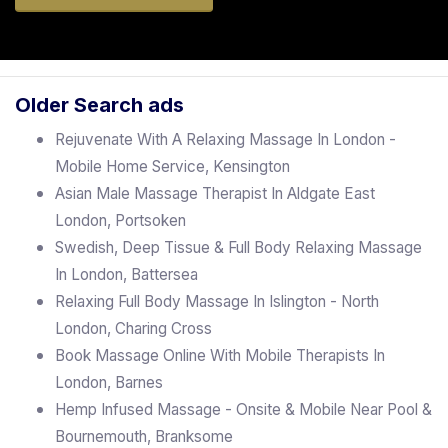
Older Search ads
Rejuvenate With A Relaxing Massage In London -
Mobile Home Service, Kensington
Asian Male Massage Therapist In Aldgate East
London, Portsoken
Swedish, Deep Tissue & Full Body Relaxing Massage
In London, Battersea
Relaxing Full Body Massage In Islington - North
London, Charing Cross
Book Massage Online With Mobile Therapists In
London, Barnes
Hemp Infused Massage - Onsite & Mobile Near Pool &
Bournemouth, Branksome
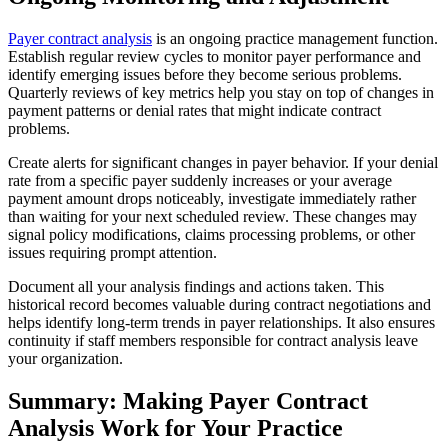
Payer contract analysis
is an ongoing practice management function.
Establish regular review cycles to monitor payer performance and
identify emerging issues before they become serious problems.
Quarterly reviews of key metrics help you stay on top of changes in
payment patterns or denial rates that might indicate contract
problems.
Create alerts for significant changes in payer behavior. If your denial
rate from a specific payer suddenly increases or your average
payment amount drops noticeably, investigate immediately rather
than waiting for your next scheduled review. These changes may
signal policy modifications, claims processing problems, or other
issues requiring prompt attention.
Document all your analysis findings and actions taken. This
historical record becomes valuable during contract negotiations and
helps identify long-term trends in payer relationships. It also ensures
continuity if staff members responsible for contract analysis leave
your organization.
Summary: Making Payer Contract
Analysis Work for Your Practice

### REQUEST
Show every line from the listing that contains "Mobile".

### TASK SOLUTION
Mobile Home Service, Kensington
Book Massage Online With Mobile Therapists In
Hemp Infused Massage - Onsite & Mobile Near Pool &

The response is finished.